The final service project was delivered to Haddie’s Home, a “Christ-centered home environment of trust and hope where girls in crisis have an opportunity to see God fulfill His purpose for their lives,” according to its website (www.haddieshome.com).

“An Eagle project is basically the big, final thing you need to do to earn Eagle rank,” Mattingly said. “It’s a community service project that you plan, you do the budgeting, you do the fundraising, you plan who’s gonna be there, who’s going to do the building at what time and you deliver it.”

Mattingly  and Elizabeth Hancock, the executive director of Haddie’s Home, had coordinated what kind of project the home would benefit from. After hearing that the home was trying to build a garden, Mattingly made plenty of suggestions, ultimately settling on building two planters and two beehives.

“We really hope that the impact for our residents will be to see that people in the community care about them,” Hancock said. “But also that they can now learn and grow and develop new skills while they are here.”

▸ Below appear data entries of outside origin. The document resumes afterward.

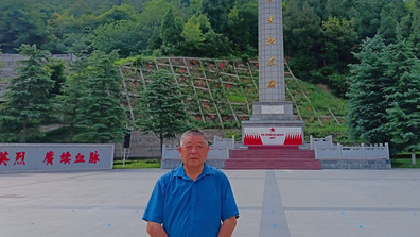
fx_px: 368
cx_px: 242
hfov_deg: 59.2
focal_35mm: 33
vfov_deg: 35.1
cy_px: 69
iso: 100
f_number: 1.75
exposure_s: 1/512
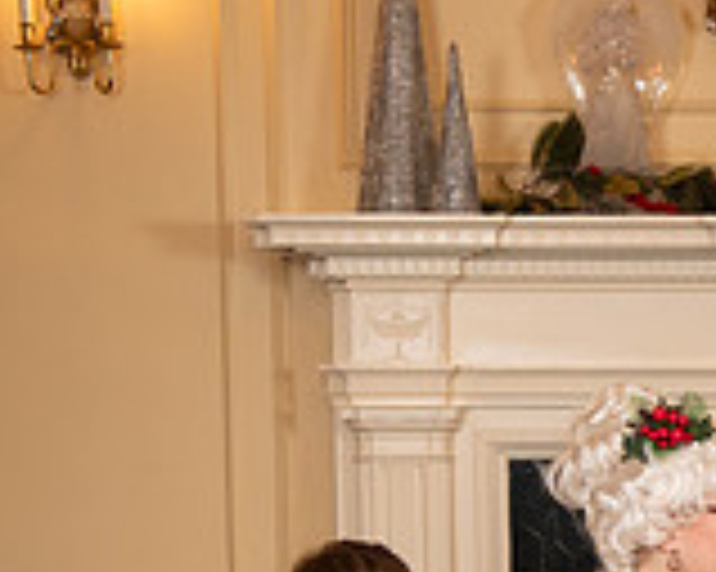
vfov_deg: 10.7
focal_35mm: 141
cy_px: 712
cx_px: 856
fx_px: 2986
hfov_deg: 13.3
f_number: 5.6
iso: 1600
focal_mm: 38
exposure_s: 1/200
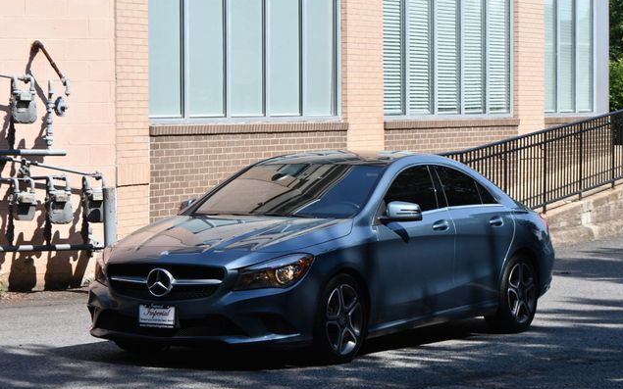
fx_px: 1953
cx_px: 313
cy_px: 200
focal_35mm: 115
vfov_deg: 11.4
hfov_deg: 18.1
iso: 125
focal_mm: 75
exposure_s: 1/250
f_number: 8
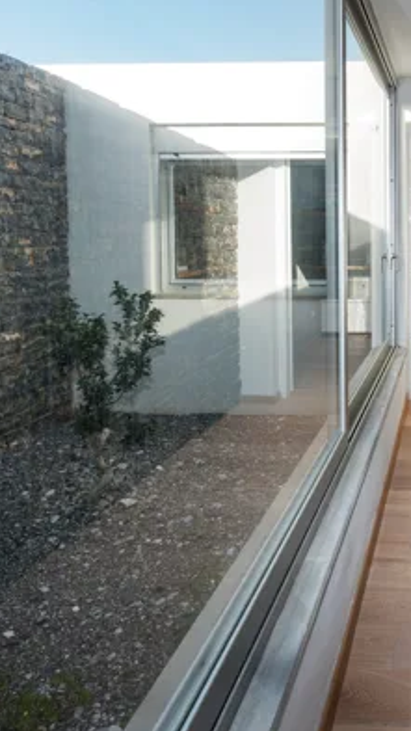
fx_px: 620
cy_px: 370
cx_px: 350
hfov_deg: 35.1
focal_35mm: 32
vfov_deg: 61.0
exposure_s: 1/100
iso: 200
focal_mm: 20
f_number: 8
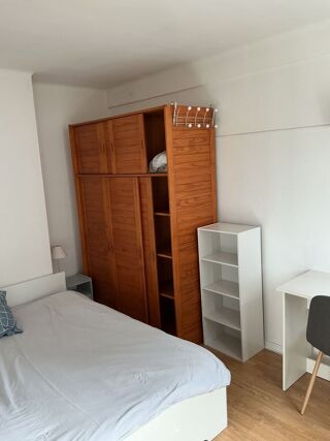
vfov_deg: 61.7
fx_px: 369
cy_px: 220
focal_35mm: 29
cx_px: 165
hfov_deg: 48.2
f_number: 1.8
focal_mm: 3
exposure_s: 1/100
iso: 25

Along with the planters and beehives, Mattingly provided two books on beekeeping, another on raised-bed gardening and a check that will cover at least the cost of the first generation of Haddie’s Home bees. She also did enough research that she’ll be able to answer any questions the people at Haddie’s Home have about using the planters and hives.

“I’m really, really proud of myself,” Mattingly said. “I’ve run into a little bit of [hate for being a female in BSA], but most of the time I just shrug and let them live how they want to live; I have fun, I know that the girls in my troop have fun. What they think shouldn’t matter.”